* **WORK ORDER**:
Copy out the lines of the listing from the one containing "nexuyabûna çarenivîsa sê" onward, through the last, without altering any.

-.-.-

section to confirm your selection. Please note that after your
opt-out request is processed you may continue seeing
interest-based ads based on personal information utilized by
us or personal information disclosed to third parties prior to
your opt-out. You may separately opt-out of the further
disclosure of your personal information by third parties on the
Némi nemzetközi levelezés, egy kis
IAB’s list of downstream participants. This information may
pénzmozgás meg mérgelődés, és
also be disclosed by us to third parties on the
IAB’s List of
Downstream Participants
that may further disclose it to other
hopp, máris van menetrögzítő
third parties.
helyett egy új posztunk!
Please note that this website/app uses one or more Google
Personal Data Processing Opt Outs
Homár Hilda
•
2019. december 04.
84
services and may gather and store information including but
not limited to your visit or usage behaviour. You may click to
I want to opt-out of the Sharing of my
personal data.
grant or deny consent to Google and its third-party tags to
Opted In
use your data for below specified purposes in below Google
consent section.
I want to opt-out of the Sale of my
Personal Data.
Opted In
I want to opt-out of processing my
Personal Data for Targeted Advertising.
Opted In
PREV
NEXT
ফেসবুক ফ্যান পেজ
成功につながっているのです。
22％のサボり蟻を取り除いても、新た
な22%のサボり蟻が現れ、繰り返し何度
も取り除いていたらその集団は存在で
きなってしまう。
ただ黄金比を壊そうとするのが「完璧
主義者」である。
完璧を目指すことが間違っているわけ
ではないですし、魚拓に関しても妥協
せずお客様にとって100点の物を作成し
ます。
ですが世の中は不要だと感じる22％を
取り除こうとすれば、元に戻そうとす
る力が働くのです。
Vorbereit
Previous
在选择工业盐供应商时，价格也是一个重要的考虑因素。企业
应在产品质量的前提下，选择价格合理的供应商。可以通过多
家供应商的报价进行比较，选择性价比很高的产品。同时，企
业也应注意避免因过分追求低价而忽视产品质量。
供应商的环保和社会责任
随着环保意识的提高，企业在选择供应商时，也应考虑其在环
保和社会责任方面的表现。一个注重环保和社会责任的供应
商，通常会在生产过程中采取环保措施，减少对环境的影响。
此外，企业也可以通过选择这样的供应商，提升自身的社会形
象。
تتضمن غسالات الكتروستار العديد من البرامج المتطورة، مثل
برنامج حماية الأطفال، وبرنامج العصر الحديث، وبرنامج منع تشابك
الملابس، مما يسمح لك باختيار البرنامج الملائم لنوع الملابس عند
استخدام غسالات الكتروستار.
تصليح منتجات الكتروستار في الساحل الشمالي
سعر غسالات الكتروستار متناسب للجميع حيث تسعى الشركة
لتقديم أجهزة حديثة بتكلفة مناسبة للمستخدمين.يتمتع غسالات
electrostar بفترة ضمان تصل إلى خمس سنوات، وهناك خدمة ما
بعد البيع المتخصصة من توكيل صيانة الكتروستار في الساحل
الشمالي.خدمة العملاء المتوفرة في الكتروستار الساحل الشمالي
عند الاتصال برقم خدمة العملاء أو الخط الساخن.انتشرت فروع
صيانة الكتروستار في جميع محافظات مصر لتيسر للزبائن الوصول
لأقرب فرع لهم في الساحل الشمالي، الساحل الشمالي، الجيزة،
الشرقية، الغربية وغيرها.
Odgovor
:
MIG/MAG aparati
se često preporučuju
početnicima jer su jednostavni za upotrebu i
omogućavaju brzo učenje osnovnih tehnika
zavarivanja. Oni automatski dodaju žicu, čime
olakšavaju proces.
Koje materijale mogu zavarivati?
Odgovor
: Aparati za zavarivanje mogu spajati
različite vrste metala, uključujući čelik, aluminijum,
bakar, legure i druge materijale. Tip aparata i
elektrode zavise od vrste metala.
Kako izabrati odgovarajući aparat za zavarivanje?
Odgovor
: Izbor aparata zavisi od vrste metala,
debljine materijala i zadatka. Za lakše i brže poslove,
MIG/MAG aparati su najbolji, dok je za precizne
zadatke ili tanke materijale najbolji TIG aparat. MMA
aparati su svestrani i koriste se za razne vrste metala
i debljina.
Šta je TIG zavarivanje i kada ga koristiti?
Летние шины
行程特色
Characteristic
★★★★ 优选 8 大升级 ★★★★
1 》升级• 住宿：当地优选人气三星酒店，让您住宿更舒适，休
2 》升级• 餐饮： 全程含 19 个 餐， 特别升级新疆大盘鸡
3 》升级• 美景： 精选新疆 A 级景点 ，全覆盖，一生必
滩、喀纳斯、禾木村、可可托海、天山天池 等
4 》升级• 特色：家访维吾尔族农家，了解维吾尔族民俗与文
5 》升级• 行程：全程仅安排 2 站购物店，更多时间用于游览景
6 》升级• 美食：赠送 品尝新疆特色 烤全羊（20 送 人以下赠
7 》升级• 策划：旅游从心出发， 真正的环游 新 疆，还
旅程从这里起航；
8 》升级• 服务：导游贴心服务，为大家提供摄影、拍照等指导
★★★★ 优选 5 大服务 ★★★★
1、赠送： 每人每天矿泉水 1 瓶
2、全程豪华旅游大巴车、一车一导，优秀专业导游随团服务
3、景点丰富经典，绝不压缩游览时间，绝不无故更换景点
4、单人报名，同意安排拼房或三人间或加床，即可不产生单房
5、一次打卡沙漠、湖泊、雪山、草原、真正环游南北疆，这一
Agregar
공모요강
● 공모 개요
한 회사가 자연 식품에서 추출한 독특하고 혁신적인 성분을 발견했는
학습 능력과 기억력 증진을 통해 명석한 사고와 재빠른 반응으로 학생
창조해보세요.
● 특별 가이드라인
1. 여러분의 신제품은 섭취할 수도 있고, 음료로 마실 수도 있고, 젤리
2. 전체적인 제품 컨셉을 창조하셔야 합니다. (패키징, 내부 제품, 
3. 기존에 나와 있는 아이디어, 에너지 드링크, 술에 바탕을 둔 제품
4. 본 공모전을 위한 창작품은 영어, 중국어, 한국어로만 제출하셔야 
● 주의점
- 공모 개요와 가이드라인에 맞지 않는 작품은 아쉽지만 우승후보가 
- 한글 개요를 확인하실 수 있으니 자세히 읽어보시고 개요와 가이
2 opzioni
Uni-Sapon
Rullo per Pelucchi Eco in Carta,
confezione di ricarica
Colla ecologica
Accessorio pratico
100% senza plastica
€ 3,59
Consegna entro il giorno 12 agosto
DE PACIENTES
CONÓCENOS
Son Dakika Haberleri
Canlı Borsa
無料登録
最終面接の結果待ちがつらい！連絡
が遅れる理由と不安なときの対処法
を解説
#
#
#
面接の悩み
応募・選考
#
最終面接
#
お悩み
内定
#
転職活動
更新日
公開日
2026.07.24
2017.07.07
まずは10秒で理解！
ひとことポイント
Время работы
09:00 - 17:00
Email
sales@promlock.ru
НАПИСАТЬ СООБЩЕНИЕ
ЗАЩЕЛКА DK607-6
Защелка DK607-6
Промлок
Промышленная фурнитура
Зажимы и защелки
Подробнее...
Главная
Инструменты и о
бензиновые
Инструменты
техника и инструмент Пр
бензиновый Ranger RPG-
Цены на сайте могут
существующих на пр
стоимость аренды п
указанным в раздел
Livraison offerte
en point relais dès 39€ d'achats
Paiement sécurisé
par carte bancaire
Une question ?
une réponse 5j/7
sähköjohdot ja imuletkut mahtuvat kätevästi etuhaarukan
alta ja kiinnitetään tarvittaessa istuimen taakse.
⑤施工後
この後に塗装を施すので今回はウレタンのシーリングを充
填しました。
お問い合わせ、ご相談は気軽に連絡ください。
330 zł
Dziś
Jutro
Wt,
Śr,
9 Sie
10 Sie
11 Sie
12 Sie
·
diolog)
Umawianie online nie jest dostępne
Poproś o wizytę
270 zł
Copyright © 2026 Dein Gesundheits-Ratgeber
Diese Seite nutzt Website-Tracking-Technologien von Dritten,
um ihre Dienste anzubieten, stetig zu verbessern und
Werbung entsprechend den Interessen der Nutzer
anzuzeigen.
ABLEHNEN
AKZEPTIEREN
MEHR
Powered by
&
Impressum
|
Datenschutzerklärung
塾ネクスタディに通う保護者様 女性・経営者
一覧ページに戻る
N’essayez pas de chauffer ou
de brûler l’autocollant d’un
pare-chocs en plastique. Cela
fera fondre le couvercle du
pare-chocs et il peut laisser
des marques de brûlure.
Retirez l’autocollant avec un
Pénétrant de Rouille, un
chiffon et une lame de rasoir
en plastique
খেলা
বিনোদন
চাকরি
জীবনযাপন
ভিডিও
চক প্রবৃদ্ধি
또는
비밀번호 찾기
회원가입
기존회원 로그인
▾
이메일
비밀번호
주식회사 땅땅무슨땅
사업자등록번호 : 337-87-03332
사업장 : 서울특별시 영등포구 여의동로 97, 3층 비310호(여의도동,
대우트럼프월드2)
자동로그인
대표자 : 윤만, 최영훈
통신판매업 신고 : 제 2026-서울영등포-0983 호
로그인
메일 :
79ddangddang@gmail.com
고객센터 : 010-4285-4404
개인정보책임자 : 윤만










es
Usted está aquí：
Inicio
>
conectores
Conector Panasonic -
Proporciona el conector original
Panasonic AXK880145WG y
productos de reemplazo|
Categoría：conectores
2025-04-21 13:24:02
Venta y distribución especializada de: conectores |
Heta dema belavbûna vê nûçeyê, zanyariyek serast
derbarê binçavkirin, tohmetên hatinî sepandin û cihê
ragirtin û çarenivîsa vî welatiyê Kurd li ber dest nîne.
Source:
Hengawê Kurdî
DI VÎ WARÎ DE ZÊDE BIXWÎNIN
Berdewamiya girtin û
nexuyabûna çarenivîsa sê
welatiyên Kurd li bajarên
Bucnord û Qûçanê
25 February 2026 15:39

-.-.-

* **OUTPUT OF THE EXERCISE**:
nexuyabûna çarenivîsa sê
welatiyên Kurd li bajarên
Bucnord û Qûçanê
25 February 2026 15:39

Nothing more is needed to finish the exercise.